Fiction mystérieuse, Satire, Comédies, Personnage de fiction, Roman d'aventures, Nouvelle, Littérature, romans policiers, Prose, Récit, Fantastique, Comédie dramatique, Humour, Roman (littérature)
[Chiharu Shiota]

 

Quand même

 

1

 

Quelqu’un avait meulé Clément sur la pierre à aiguiser dans le grand han­gar des outils de jardinage. Tout un travail de longue patience, de minutieuse haine, un bon métier de bourreau métho­dique. Il restait à espérer qu’il fût mort auparavant, mais c’était probable, les hurlements auraient été entendus sur les terrasses, et puis personne ne se laisse faire comme ça, il aurait fallu une force surhumaine pour contenir tant de douleur, ou la force d’une énorme bêtise très humaine.

– Un raciste.

Aloysius avait parlé dans le silence, quasi contre.

– Tu n’as rien de mieux ?

L’impatience de Max était justifiée. Au fait, il tutoyait tout le monde, main­tenant. Il était descendu de son grand âge, on était copains, après tout il baisait une de nos copines, j’avais envie de … Je n’avais envie de rien. Aloysius, n’avait pas tort, bien sûr, mais miso­gynie et racisme étaient des compartiments du pro­blème mental qu’était l’assassin : la maladie de la haine – et de la peur. Des nœuds nécrosés dans sa pauvre pensée, deux des pattes du scolo­pendre de sa folie.

 

 

2

 

Certains, comme Claire, étaient allés voir la meule, je n’en étais pas, j’ai l’imagination douillette. Il n’était plus moyen de placer le corps dans le congélateur, non par décence pour ces dames, mais il n’y avait plus autant de place – contrairement à ce que j’ai prétendu, mais j’aime me contredire. Il y avait un entre­pôt pour les pommes en voie de départ. Il détenait une sorte de fraîcheur qui convenait.

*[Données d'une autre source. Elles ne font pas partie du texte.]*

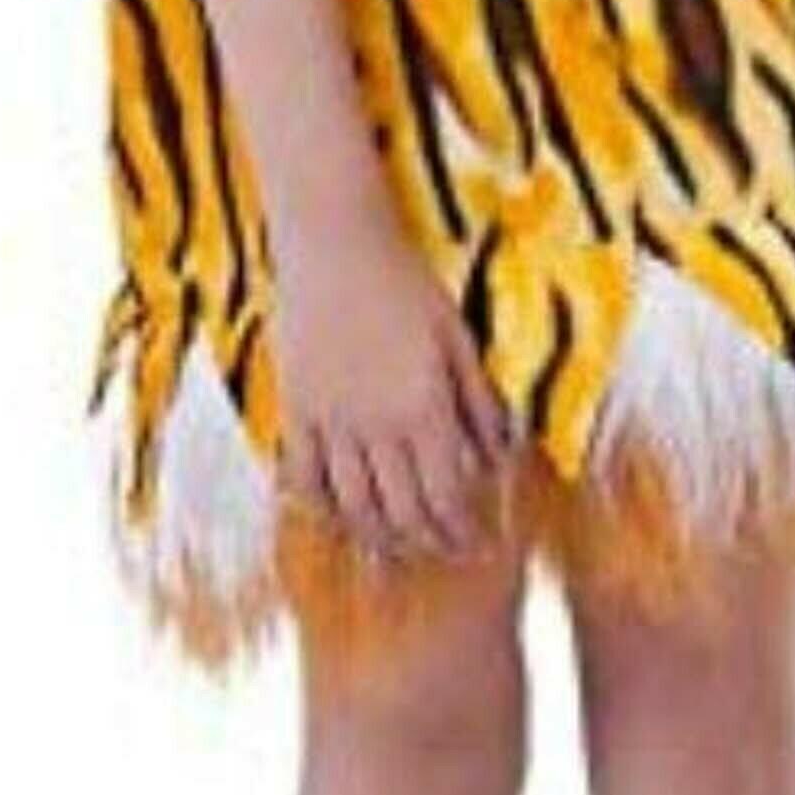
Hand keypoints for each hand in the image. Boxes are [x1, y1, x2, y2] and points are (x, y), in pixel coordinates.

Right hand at [269, 213, 521, 563]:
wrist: (335, 243)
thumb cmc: (405, 282)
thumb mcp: (459, 338)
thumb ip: (480, 402)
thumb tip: (499, 457)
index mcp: (425, 408)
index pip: (448, 495)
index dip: (464, 530)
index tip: (477, 544)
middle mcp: (376, 426)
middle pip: (404, 512)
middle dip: (429, 541)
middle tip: (444, 552)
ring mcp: (331, 421)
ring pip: (354, 506)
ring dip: (379, 536)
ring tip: (397, 547)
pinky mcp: (295, 408)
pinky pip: (303, 477)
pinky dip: (319, 507)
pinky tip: (336, 516)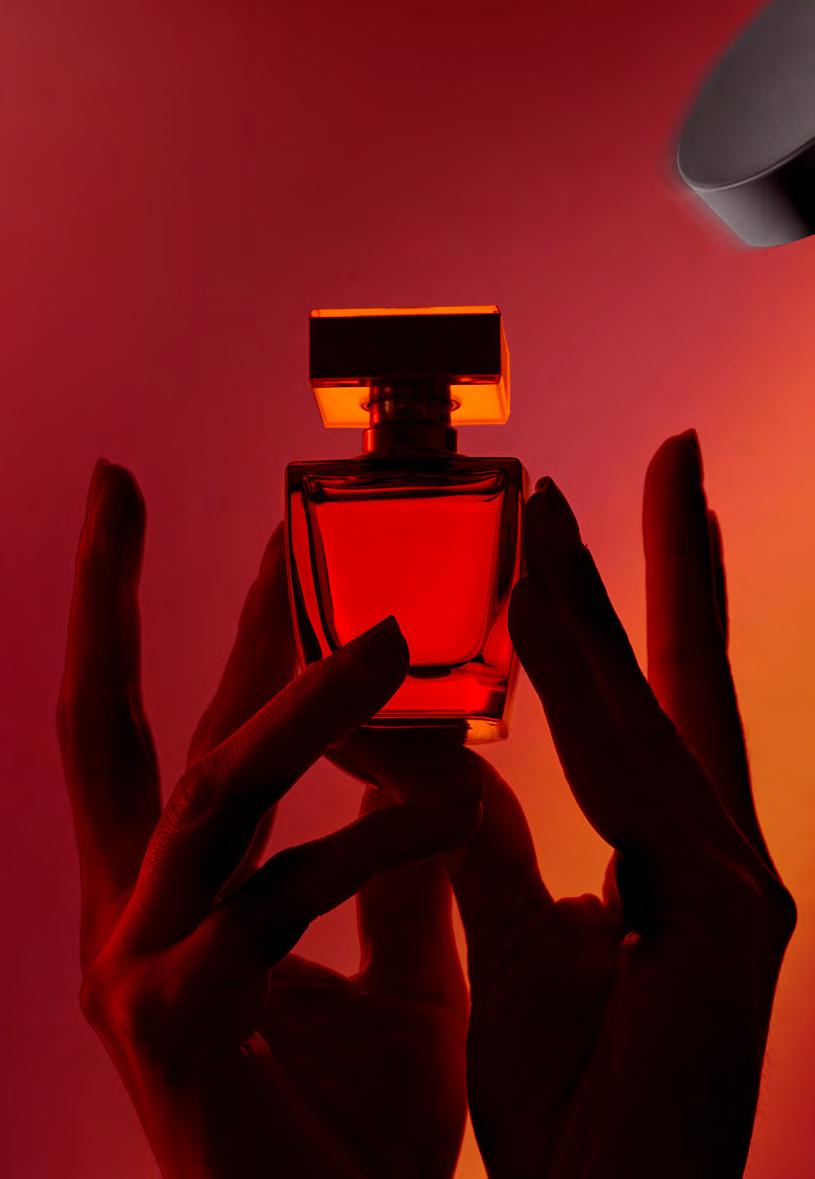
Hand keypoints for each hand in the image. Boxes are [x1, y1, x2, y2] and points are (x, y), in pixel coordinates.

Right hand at [56, 461, 478, 1178]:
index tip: (167, 519)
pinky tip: (455, 807)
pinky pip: (281, 898)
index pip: (153, 725)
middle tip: (133, 489)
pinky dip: (373, 844)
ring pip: (210, 791)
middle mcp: (131, 911)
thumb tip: (440, 777)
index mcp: (169, 891)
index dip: (141, 614)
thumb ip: (400, 871)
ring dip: (300, 703)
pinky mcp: (181, 1023)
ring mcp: (141, 967)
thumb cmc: (356, 1127)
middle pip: (114, 725)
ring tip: (391, 637)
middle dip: (114, 598)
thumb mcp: (397, 972)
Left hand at [344, 432, 795, 1178]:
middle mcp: (723, 857)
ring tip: (570, 504)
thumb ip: (490, 846)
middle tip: (657, 461)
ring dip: (604, 597)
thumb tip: (443, 757)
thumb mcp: (519, 952)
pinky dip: (578, 683)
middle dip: (654, 569)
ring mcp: (738, 885)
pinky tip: (540, 600)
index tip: (605, 536)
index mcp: (680, 863)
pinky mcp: (731, 919)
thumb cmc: (578, 1105)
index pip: (652, 712)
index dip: (635, 615)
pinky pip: (627, 772)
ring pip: (651, 710)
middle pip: (674, 685)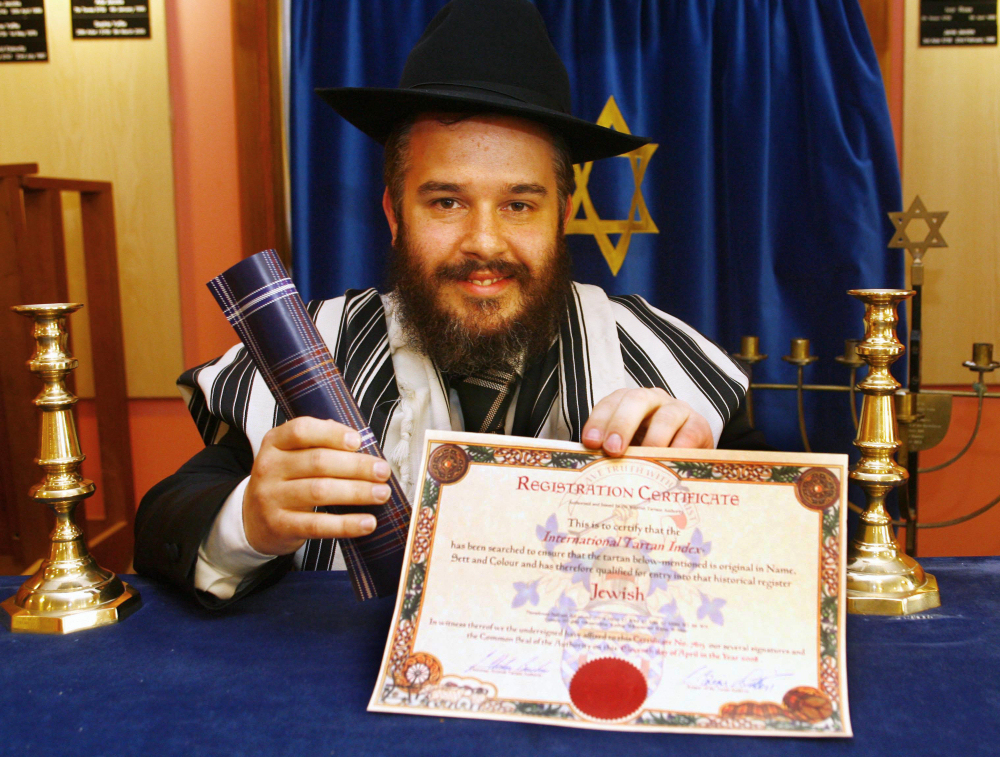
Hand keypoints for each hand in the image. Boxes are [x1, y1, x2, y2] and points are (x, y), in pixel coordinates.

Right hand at [243, 417, 391, 555]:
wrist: (252, 519)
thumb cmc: (285, 481)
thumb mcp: (293, 455)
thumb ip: (320, 443)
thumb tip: (360, 441)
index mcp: (274, 442)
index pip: (301, 430)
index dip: (332, 433)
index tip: (359, 440)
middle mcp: (269, 467)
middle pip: (318, 462)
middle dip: (356, 466)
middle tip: (383, 471)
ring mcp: (271, 497)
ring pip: (319, 491)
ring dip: (357, 492)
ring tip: (382, 494)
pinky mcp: (280, 525)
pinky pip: (317, 525)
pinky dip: (346, 524)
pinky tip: (367, 522)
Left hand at [581, 388, 713, 455]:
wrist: (689, 455)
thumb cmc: (649, 451)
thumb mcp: (628, 448)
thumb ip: (611, 452)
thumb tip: (591, 468)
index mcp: (628, 402)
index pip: (610, 403)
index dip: (599, 421)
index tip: (590, 442)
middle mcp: (652, 400)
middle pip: (635, 401)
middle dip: (621, 424)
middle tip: (612, 449)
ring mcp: (677, 410)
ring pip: (665, 417)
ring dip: (652, 439)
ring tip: (643, 460)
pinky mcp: (699, 425)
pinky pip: (689, 433)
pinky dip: (679, 447)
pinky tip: (670, 461)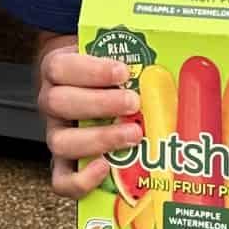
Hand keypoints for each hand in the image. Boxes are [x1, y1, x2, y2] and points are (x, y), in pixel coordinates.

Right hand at [35, 38, 138, 198]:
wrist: (83, 86)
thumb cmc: (102, 69)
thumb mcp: (106, 50)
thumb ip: (127, 48)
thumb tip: (177, 50)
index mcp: (57, 70)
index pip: (60, 68)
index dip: (91, 71)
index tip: (122, 71)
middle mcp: (51, 102)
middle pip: (59, 103)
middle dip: (100, 103)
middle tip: (133, 103)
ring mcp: (56, 134)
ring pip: (61, 142)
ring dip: (99, 139)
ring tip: (132, 134)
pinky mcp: (64, 163)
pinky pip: (61, 180)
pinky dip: (81, 180)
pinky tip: (106, 167)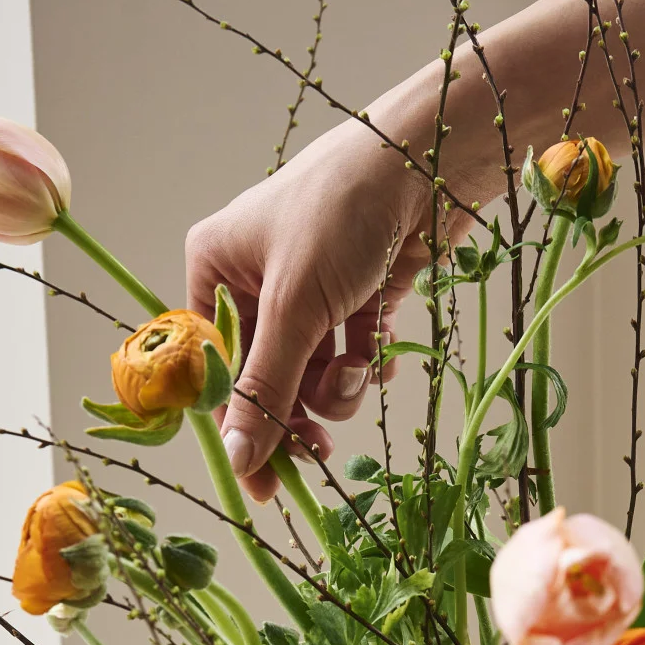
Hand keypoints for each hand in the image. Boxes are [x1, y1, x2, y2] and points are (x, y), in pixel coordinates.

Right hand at [185, 86, 488, 501]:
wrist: (429, 163)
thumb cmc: (343, 211)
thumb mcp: (295, 305)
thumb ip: (266, 387)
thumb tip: (236, 458)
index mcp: (216, 268)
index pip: (214, 368)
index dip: (238, 424)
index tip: (263, 481)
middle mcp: (256, 279)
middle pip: (267, 379)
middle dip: (297, 410)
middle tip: (319, 455)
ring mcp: (309, 290)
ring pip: (313, 374)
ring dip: (339, 386)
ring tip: (360, 368)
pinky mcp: (357, 297)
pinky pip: (351, 356)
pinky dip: (367, 362)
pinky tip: (382, 349)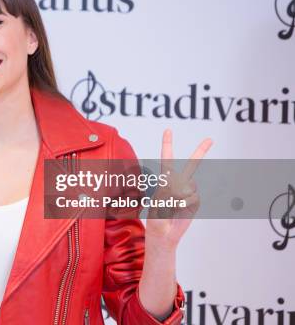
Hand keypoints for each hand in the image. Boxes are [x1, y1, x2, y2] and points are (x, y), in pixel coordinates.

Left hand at [145, 129, 211, 250]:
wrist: (164, 235)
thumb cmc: (156, 219)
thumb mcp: (157, 203)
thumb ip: (169, 192)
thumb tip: (182, 186)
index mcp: (164, 180)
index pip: (166, 159)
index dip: (167, 145)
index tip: (168, 131)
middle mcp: (178, 183)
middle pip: (190, 165)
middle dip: (201, 151)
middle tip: (210, 139)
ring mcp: (188, 192)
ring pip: (189, 186)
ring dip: (180, 196)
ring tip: (172, 206)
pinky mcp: (195, 201)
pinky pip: (194, 197)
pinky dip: (186, 203)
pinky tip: (181, 209)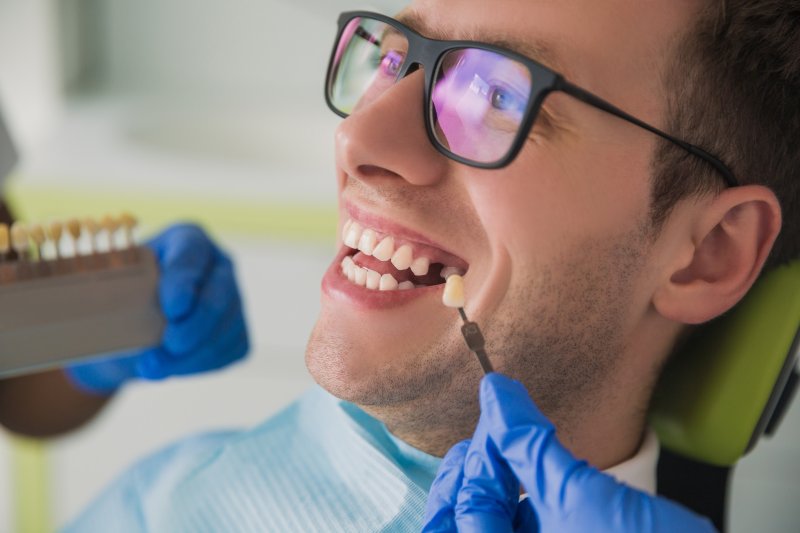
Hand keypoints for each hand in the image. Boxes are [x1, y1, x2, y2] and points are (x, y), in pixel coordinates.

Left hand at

Des piles de cageots de fruits.

Un corps enve­loppé dans un drap.

Des piles de cageots de fruits.

On s’est tenus un long moment alignés devant les pommes.

 

 

3

 

Nous ne savions plus quoi dire, en fait.

Et devinez quoi, on s’est réfugiés devant la télévision, notre mère première. Il n’y eut personne pour rappeler qu’on y passait que du différé, du déjà vu, on le savait bien, on l’avait toujours su. Il n’y avait pas grand-chose à faire, comme d’habi­tude. Rien d’autre, comme d’habitude, que d’interroger éperdument cet écran et d’en extraire un sens qui aurait permis de tout com­prendre, bien et tout. Et toujours pas nos chères publicités pleines de bonne humeur, pas la moindre série hallucinogène avec morts-vivants en petite forme, pas même une comédie de camping bien française et absolument hilarante. Calicots avec fautes d'orthographe flot­tantes, bombes ar­tisanales, poubelles en feu, bouf­fées de gaz lacrymogène et trombes d'eau. Des jeunes gens héroïques en tee shirt Venez comme vous êtes défiaient sous leur nez une rangée de messieurs imper­turbables, des sortes d’extraterrestres tout en noir, les yeux fous de rage sous la vi­sière plexiglass. Goldorak était de la partie pour faire plaisir au petit.

Était-ce avant nos malheurs ? Était-ce après ? On n’avait pas mis le son, d’un commun ac­cord, le son nous désespérait, toute cette vie en dehors de notre vie, nous étions calmes, nous n’avions pas faim, nous ne parlions pas, nous ne protestions pas, nous n’ap­pelions à rien.